Voilà pourquoi il serait intéressant de créer un double marché des changes et d’échange pour l’Euro au moins: ‘convertible’ pour les transactions commerciales et ‘financier’ pour les mouvements de capitaux, deux cours différents, des taux d’intérêts distincts pour les non-résidents européens dans leurs transactions en Euro. Idem pour les devises détenues par des européens.
Ou bien alors, le commerce et l’économie ont besoin de cette masse de capitaux flottants et purement financiers, spéculatifs, pour fonctionner et là, je vous rejoins dans votre analyse: c’est non seulement très con mais dramatique.
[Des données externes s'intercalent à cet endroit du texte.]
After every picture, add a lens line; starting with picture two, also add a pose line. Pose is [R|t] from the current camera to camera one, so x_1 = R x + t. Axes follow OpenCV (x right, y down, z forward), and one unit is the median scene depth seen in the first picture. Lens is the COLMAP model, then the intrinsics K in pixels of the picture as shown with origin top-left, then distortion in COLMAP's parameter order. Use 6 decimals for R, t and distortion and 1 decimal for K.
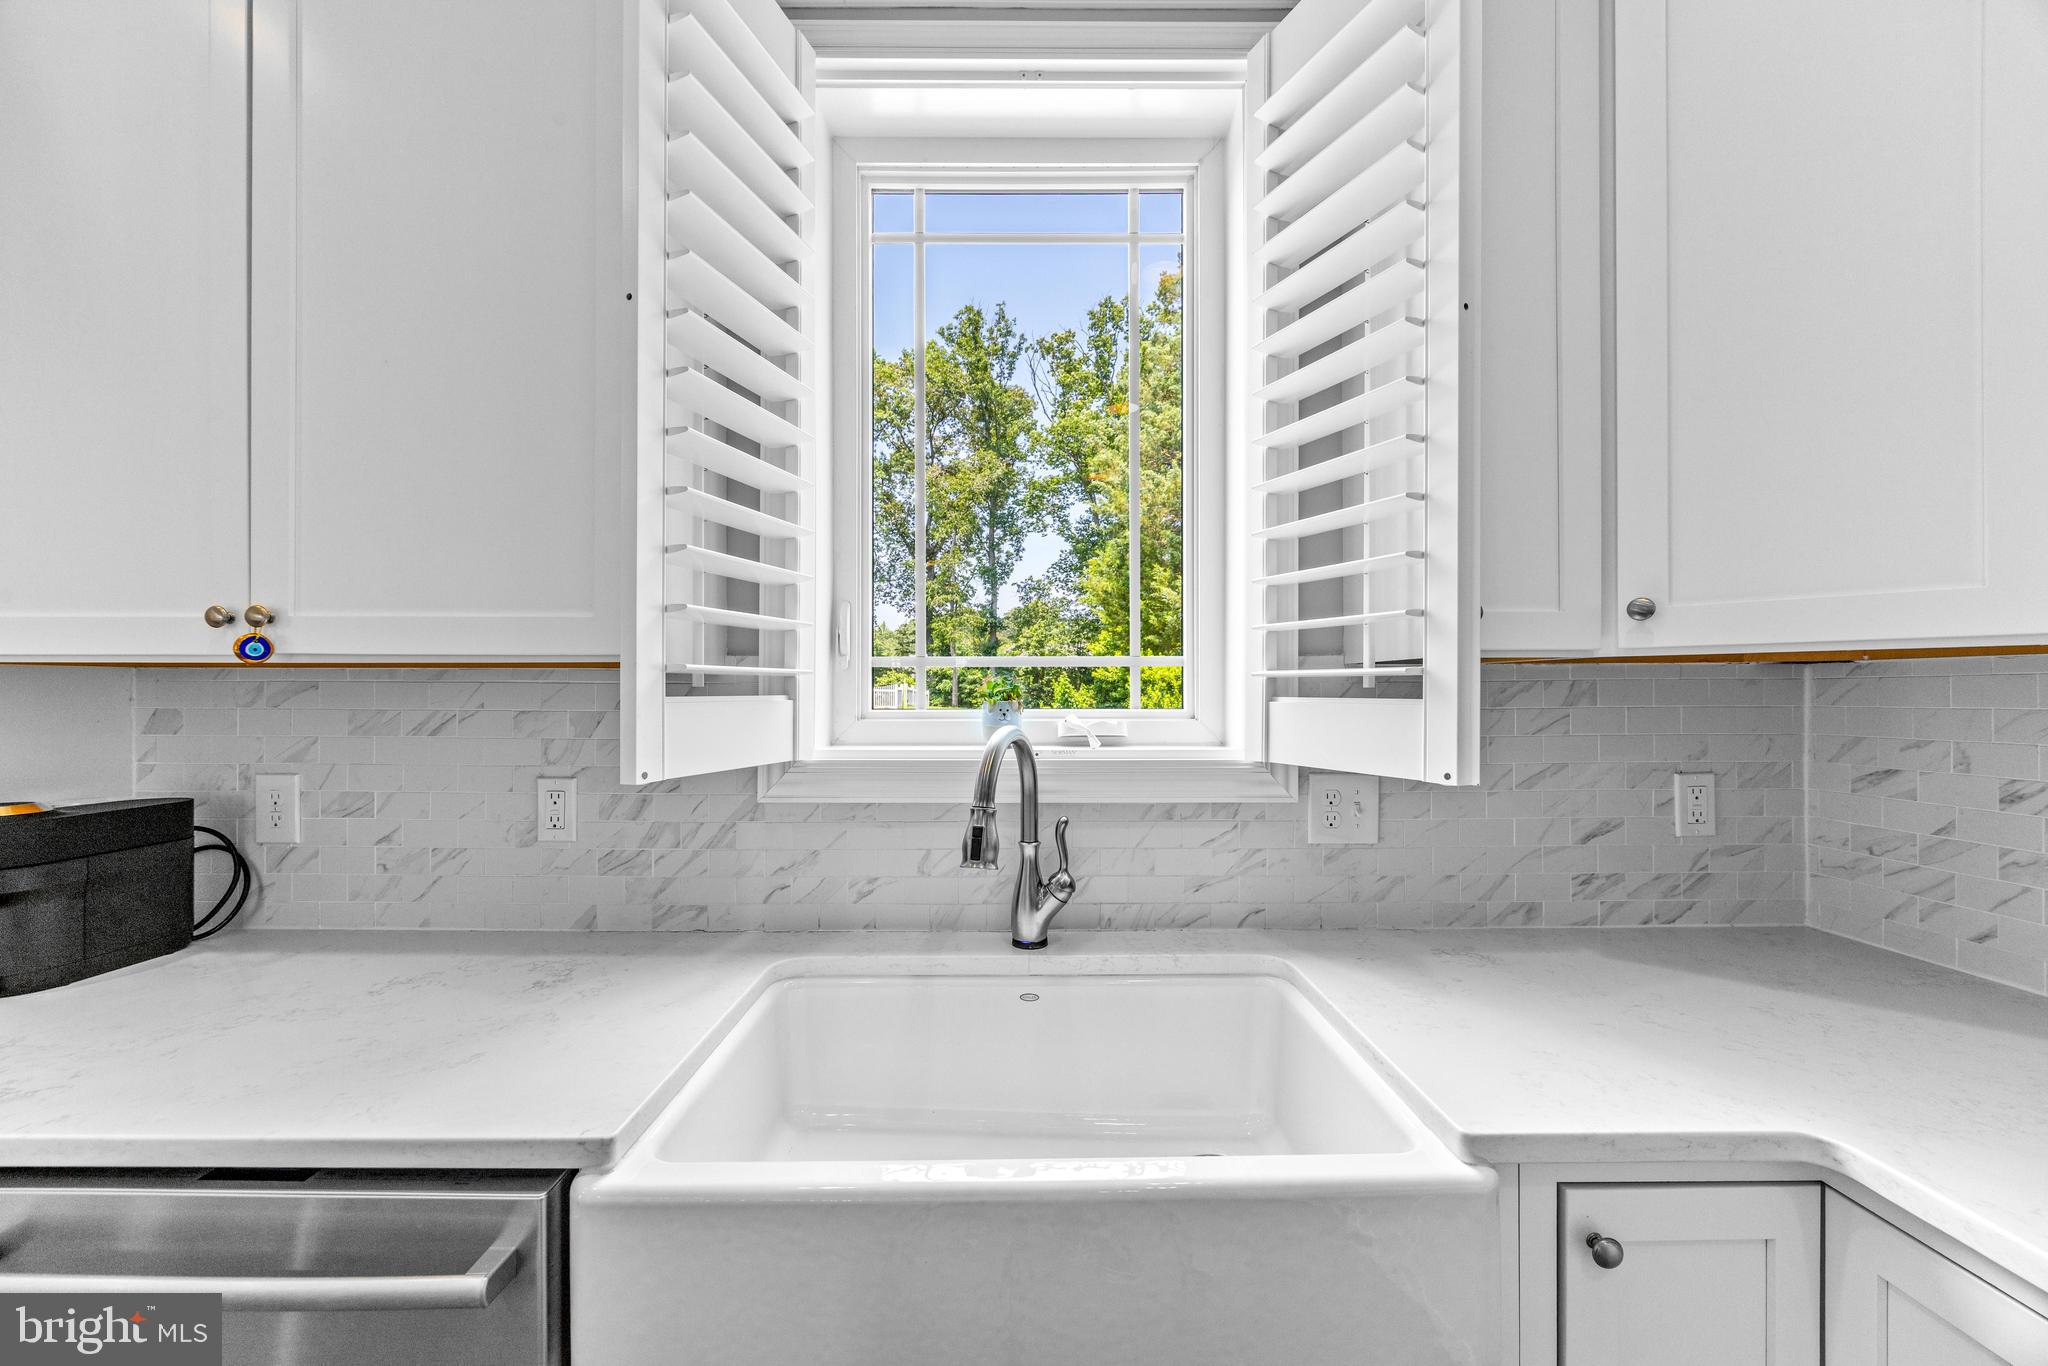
lens RADIAL K [[776.0, 0, 1022.6], [0, 776.0, 691.8], [0, 0, 1]] dist [-0.000832, -0.000113]
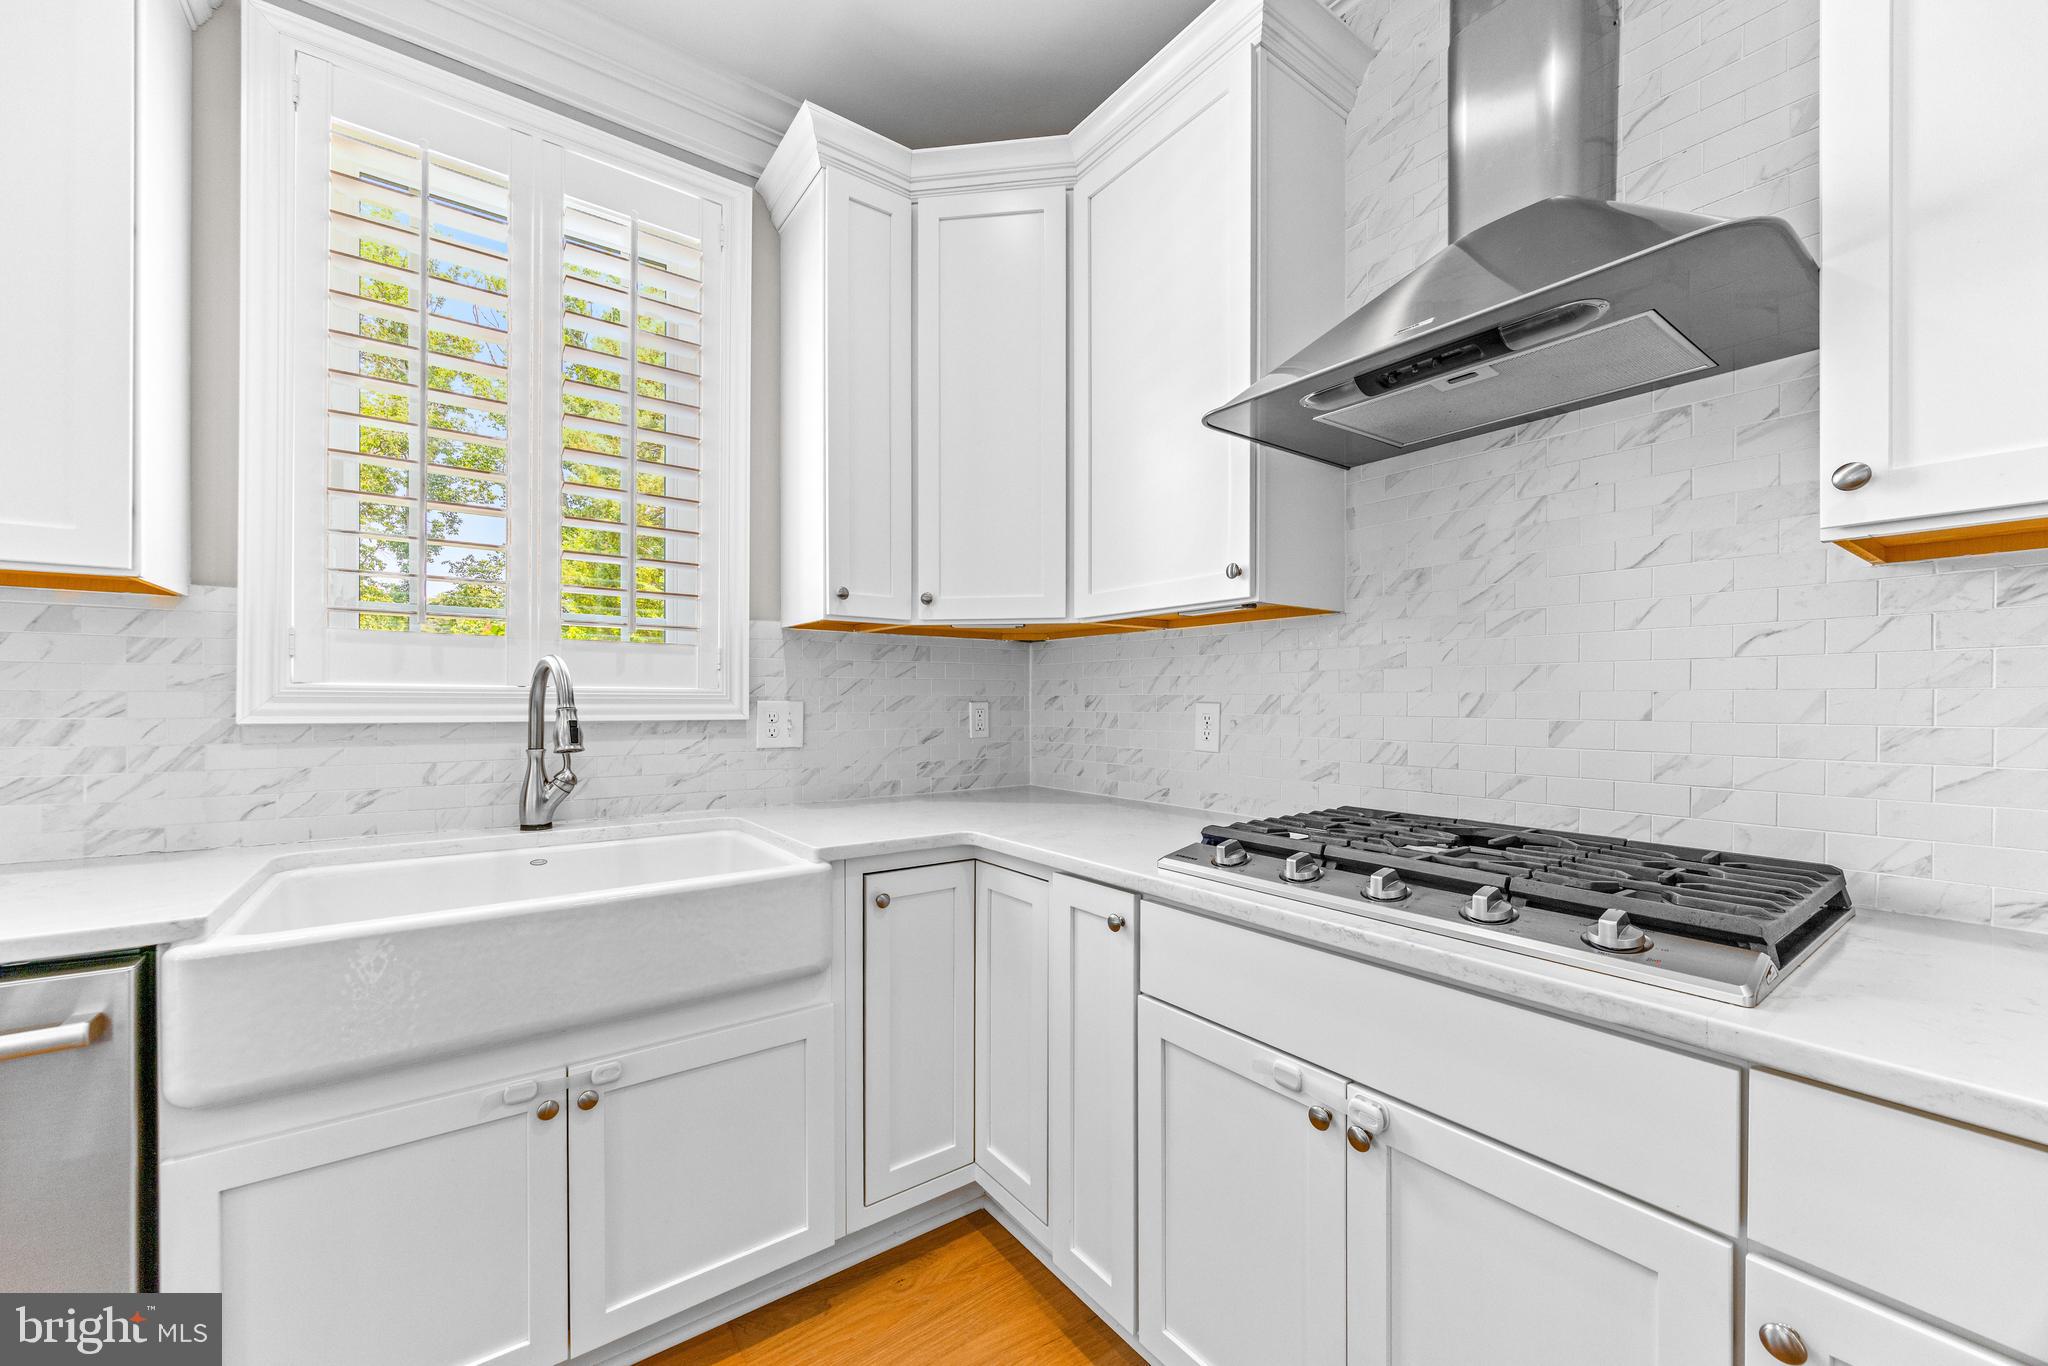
lens RADIAL K [[790.2, 0, 1028.0], [0, 790.2, 705.2], [0, 0, 1]] dist [-0.001085, -0.000318]
pose [[0.809123, 0.001654, 0.587637, -0.096163], [-0.004499, 0.999984, 0.003380, 0.106118], [-0.587622, -0.005378, 0.809118, -0.514900]]
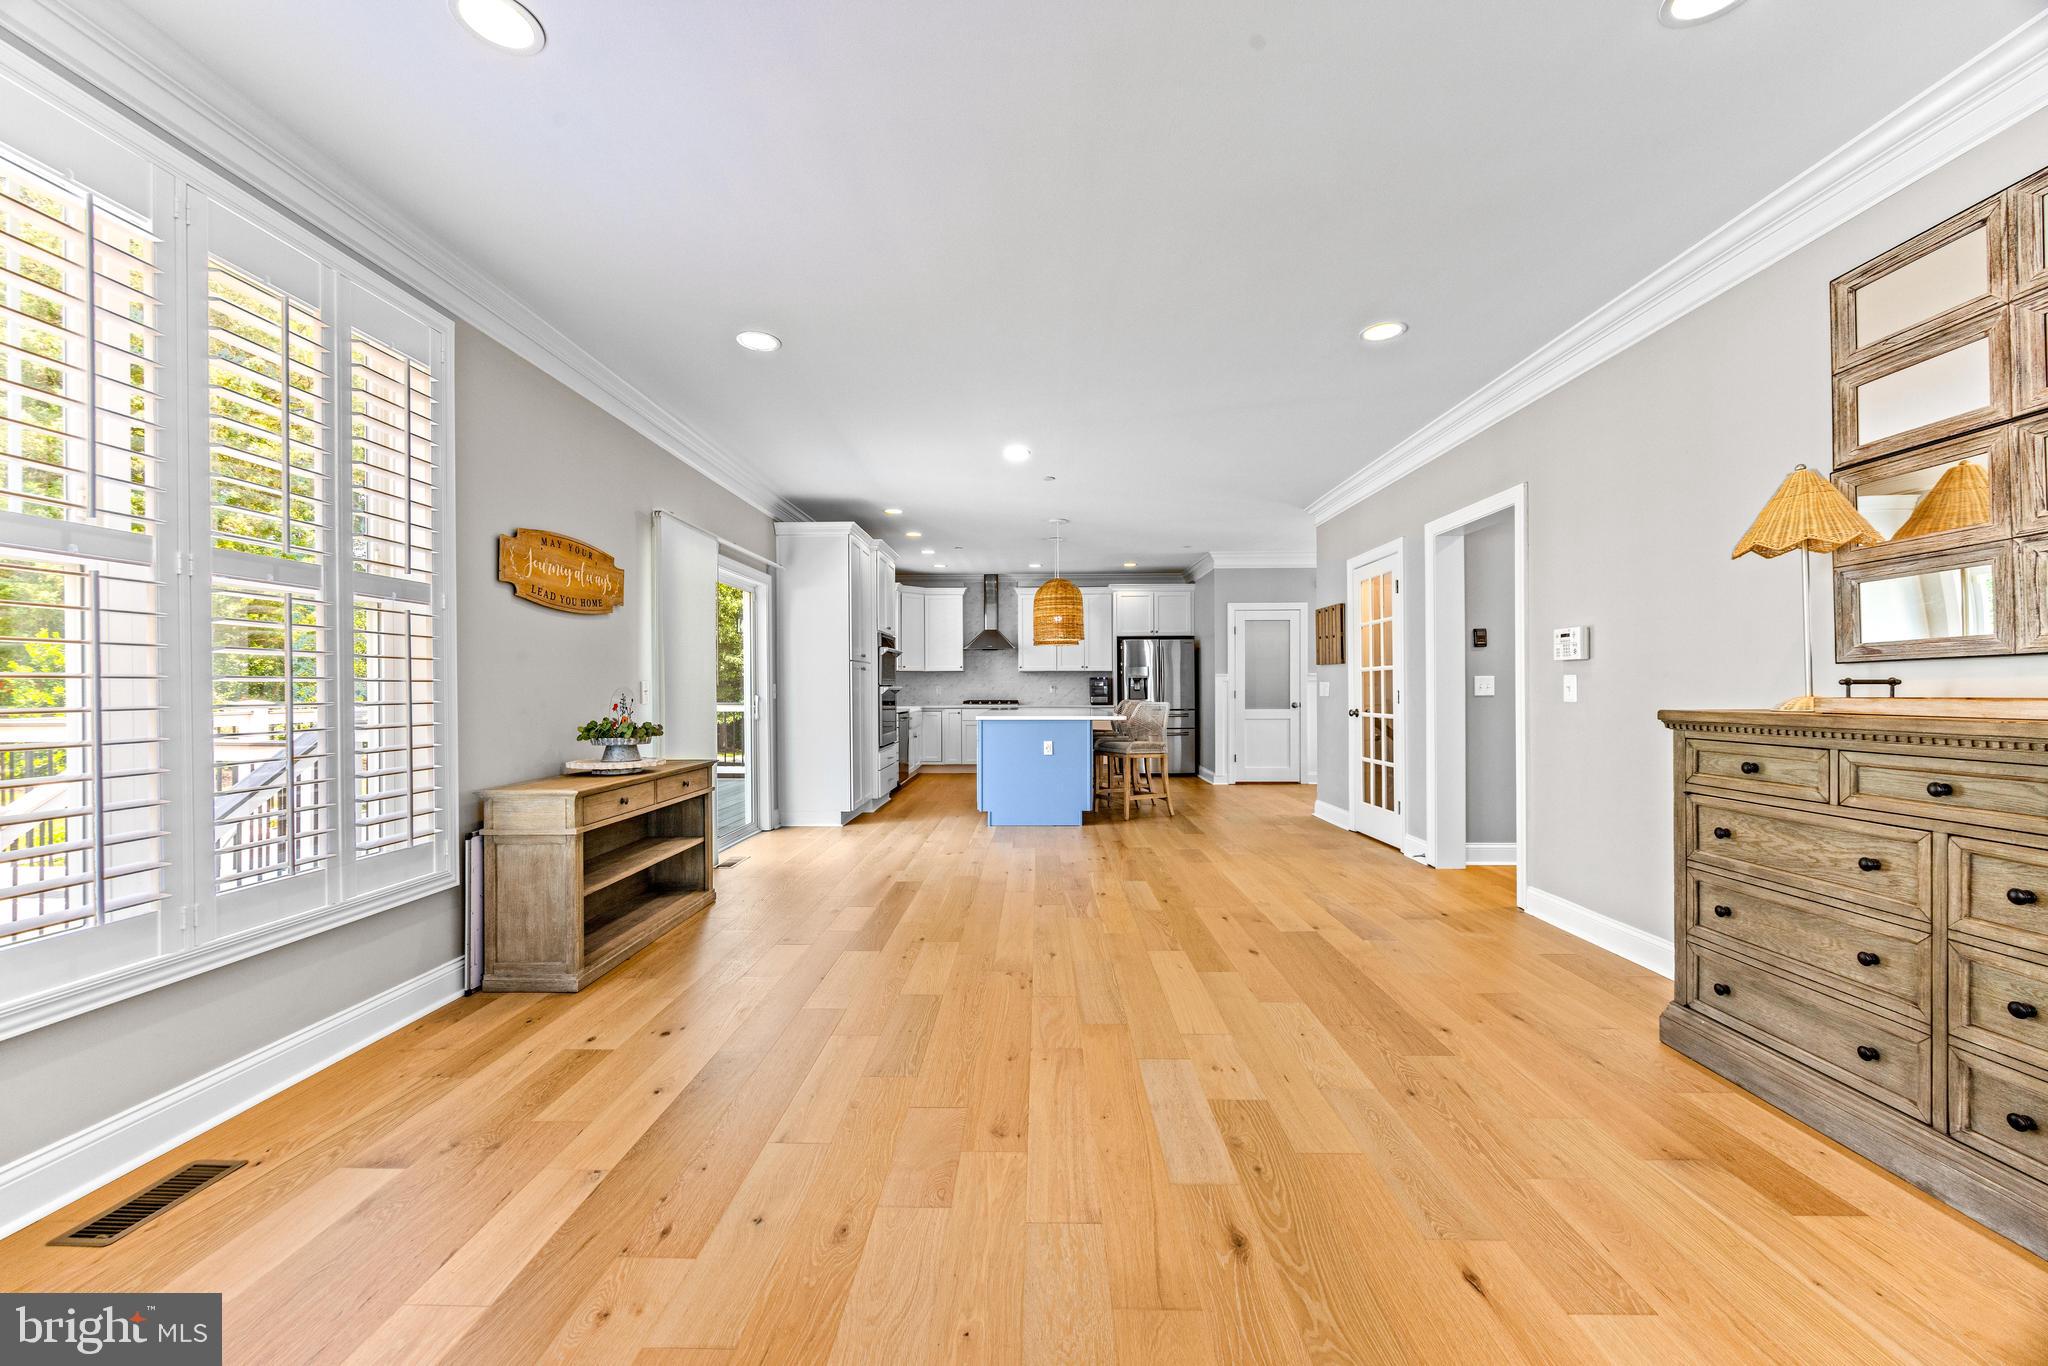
lens RADIAL K [[776.0, 0, 1022.6], [0, 776.0, 691.8], [0, 0, 1]] dist [-0.000832, -0.000113]
pose [[0.026087, -0.004184, 0.999651, -6.988658], [0.005898, 0.999974, 0.004032, 0.144078], [-0.999642, 0.005791, 0.026111, -0.611671]]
Comment voulez-vous établir un prix de revient, un investissement cohérents quand la spéculation règne en maître absolu ?
Non seulement, il y a eu des pertes considérables, sur les marchés boursiers, mais une petite info sympathique vient résonner à nos oreilles. En effet le député UMP Philippe Marini, a déposé un amendement au projet de budget 2009, à savoir que les pertes enrégistrées en Bourse, en 2008, par les particuliers, pourront être déduites, dans la limite de 10.700 €, de leur revenu imposable.
Cet amendement élaboré en “concertation” avec Bercy, sera soumis au vote aujourd’hui…!! Il semblerait que cette mesure ait été élaborée pour ne pas pénaliser les “petits porteurs”, comme les retraités par exemple, …c’est touchant, non!?
Ah oui, Yeti, je ne voudrais pas t’accabler, en plus de jardin et de nonette, mais dans le chapeau de ton billet, il y a aussi une petite erreur :tu as écrit: “si les banques n’ont plus d’agent”, et je suppose que tu voulais écrire “argent”!…
Merci à tous mes correcteurs. “le Yéti”, décidément bien fatigué, a essayé de tout corriger.
Pas bien encourageant tout ça!
Je viens de lire ça, qui est très pertinent:
http://socio13.wordpress.com/2008/1…
bonne journée à toustes
Un petit moyen d’éviter les impots ?
http://contreinfo.info/article.php3…
Note du Y : Brutus, je supprime ton commentaire déplacé sur et qui manifestement t’agacent. C’est ton droit, mais ce n’est pas le sujet de ce billet. Si tu as quelque chose à dire sur le sujet du billet, tu es bienvenu, même avec des fautes d’orthographe…
Supprimes, c’est tout à fait ton droit…Mais fais attention, ça devient vite une habitude!!!
il est ou mon pognon?!
Ton pognon il est nulle part!
C’est génial ce système capitaliste,les charlatans y font florès!
Les banques sont en faillite,l’état leur prêtent de l’argent qu’il a lui même emprunté aux banques.
Plus et mieux tout ça étant totalement virtuel il arrive à nous faire croire que ça existe et pour finir il va chercher l’argent virtuel des gansters,russes ou autres.
Depuis le traité de Maastrich et son article 104 les états n’ont pas le droit de produire de la monnaie.Ils ne peuvent donc qu’emprunter de l’argent aux banques et ensuite leur prêter à un taux plus élevé,enfin le taux plus élevé c’est théorique parce que les états actuels sont dirigés….par des banquiers!
Et quand ils le font ces taux plus élevés sont de la création de monnaie,comme quoi les grands principes de la BCE,quand il y a le feu dans les comptes des plus riches,ils s’assoient dessus.
Et comme il faut qu’il y ait un couillon,ils vont nous réclamer l’argent des richesses que nous avons créer avec nos mimines calleuses!
Elle est pas belle la vie pour un capitaliste lambda!